黴臭いのとは違う。どちらかというと錆びた鉄の匂いに、お菓子を焼いているときのような甘い匂いが混じっている。なんだか気分が悪くなる匂いだ。
けれど、よそのお家で「臭い」などと言うのは失礼に決まっているので、ノエルはひっそりと鼻の頭に皺を寄せ、口と鼻を手で覆った。
階段を下りきると小さな部屋になっていた。そこには薄っすらと煙が漂い、視界が靄がかって見える。先程から感じていた匂いも一際強い。
部屋の真ん中には床の上に蝋燭が並べられていて、その前に誰かが立っていた。
「待っていたわ」
頭から足許まですっぽりと黒い布に覆われたその人は、マリーとよく似た声で言った。だから女の人だとわかった。
大好きなマリーと同じ声だというのに、ノエルはその人からなにか恐ろしいものを感じて、繋がっているマリーの手を思わず強く握り締める。その掌が汗ばんでいたのだが、それはノエルのものだったのか、マリーのものだったのか。

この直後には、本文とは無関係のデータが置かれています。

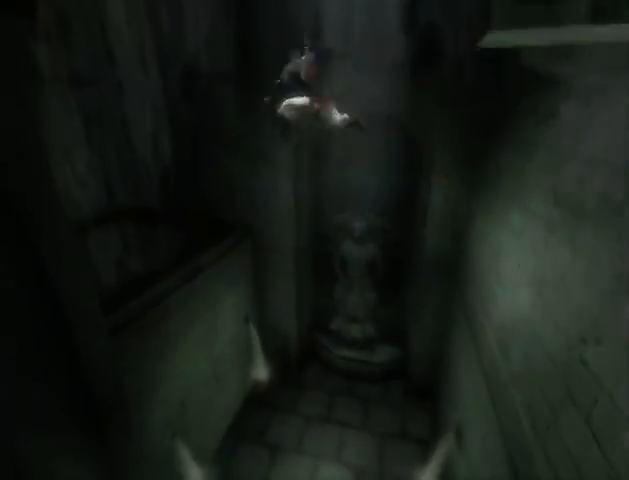
{"buttons": [], "left_stick": "up", "right_stick": "center", "events": [[300, "R1", "up"], [367, "A", "down"], [433, "A", "up"]]}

足音もなく女の人が移動して、するりとノエルの前に立つ。全身を覆う黒い布は、目のあたりまでも隠しているし、部屋も薄暗いので、女の人の白く尖った顎先と紅い唇だけが見えていた。
「こちらにいらっしゃい」
そう端的に告げて、女の人はノエルの腕を掴んだ。
「なにをする気なの」
怯えて震えたノエルを庇うように、マリーが硬い声を上げる。女の人の紅い唇がきゅっと歪んだ。
「邪魔をしないで、姉さん」
「質問に答えなさい、ロリータ」
「姉さんには関係ないわ」
女の人はぴしゃりと言い放ち、ノエルの腕を強く引き寄せた。
「この子は、この為に生んだのだから」
そう言って口許を歪め、女の人はノエルを引きずって行った。
マリーが止めようと駆け出すが、案内をしてくれた女中がそれを押し留める。
「離してちょうだい! ノエル! ノエルをどうするつもりなの!?」
女の人はマリーの声には一切答えず、怯えるノエルを蝋燭が並んでいる真ん中に突き飛ばした。小さなノエルはころりと転がる。
「さあ、ノエル」
尻餅をついたお尻が痛いし、変な臭いは吐き気がするほどだし、この女の人はなんだかよくわからないが恐いし――ノエルはぽとぽとと泣き出してしまう。
「あぁ、泣かないで。恐いことはないのよ」
女の人は、優しいけれどなんだか恐ろしい声で言って微笑み、いつの間にか手に持った短剣を振り翳した。